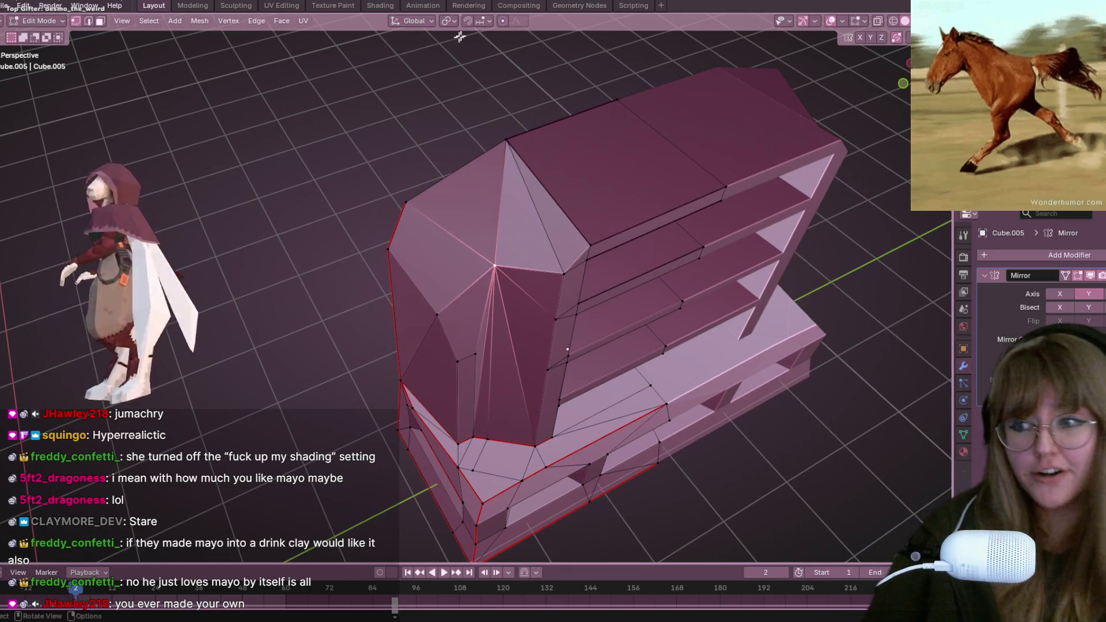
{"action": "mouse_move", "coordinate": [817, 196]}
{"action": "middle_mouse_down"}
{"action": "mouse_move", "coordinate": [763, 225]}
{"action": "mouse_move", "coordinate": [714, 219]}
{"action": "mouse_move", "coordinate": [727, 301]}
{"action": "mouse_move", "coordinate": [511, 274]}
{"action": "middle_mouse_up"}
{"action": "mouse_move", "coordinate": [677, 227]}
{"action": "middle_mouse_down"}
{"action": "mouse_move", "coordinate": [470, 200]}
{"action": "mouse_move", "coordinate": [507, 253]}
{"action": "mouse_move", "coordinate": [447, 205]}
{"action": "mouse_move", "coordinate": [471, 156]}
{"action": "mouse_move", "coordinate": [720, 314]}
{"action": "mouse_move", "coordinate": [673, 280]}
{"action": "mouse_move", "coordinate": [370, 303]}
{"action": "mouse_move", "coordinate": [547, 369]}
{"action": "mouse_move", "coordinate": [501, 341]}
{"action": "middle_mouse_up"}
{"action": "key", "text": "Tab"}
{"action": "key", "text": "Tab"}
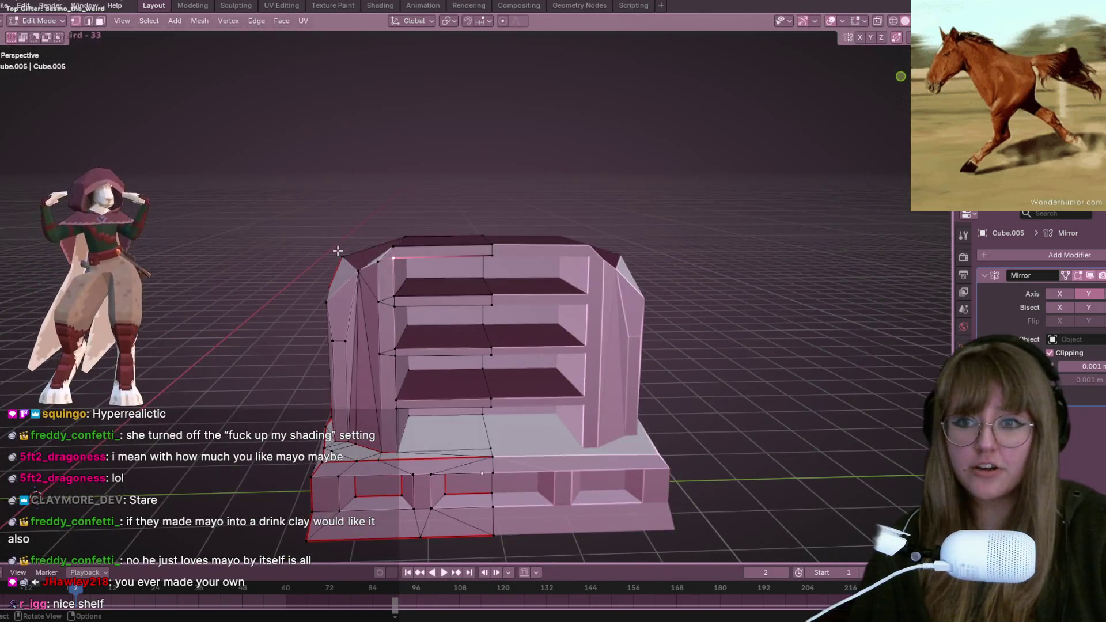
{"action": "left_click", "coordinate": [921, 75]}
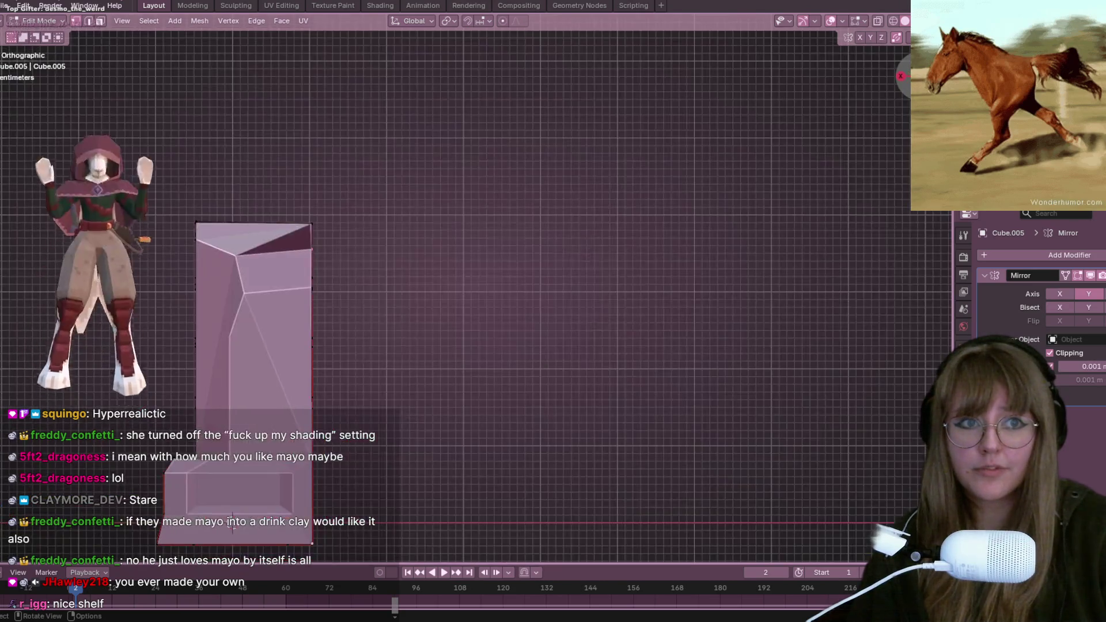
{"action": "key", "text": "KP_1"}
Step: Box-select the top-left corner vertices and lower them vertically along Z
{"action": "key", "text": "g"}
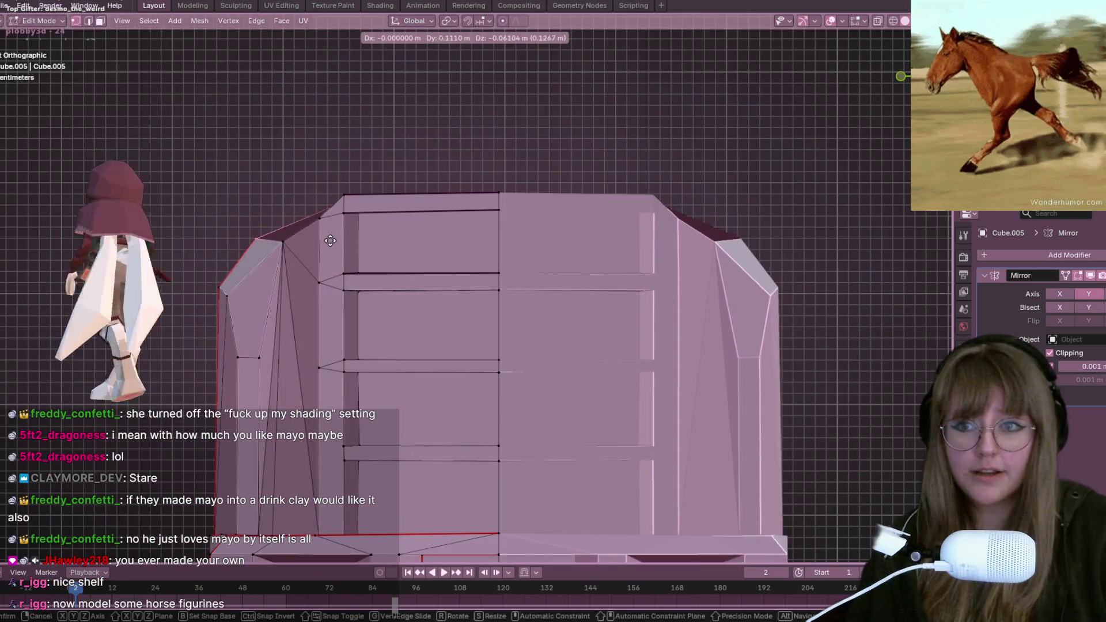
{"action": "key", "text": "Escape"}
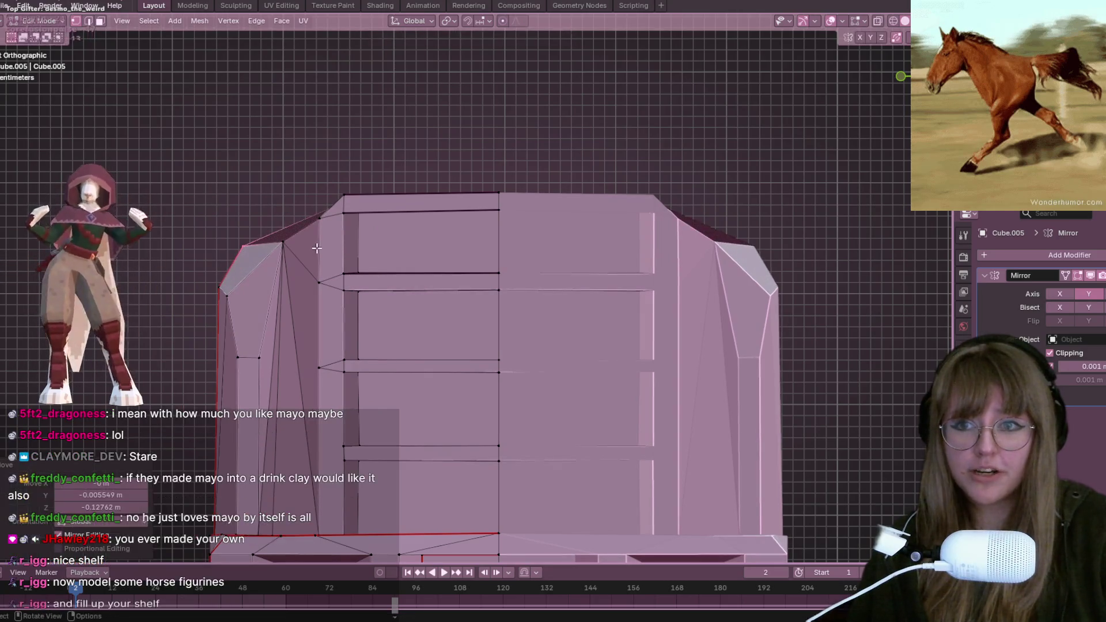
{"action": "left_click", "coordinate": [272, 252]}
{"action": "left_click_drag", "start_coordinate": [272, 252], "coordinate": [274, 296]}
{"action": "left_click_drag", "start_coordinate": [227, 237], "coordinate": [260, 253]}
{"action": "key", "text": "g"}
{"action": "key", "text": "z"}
======
Requirement :: Please filter the listing down to lines that include the word "text".

Answer to this problem ::
{"action": "key", "text": "Tab"}
{"action": "key", "text": "Tab"}
{"action": "key", "text": "KP_1"}
{"action": "key", "text": "g"}
{"action": "key", "text": "Escape"}
{"action": "key", "text": "g"}
{"action": "key", "text": "z"}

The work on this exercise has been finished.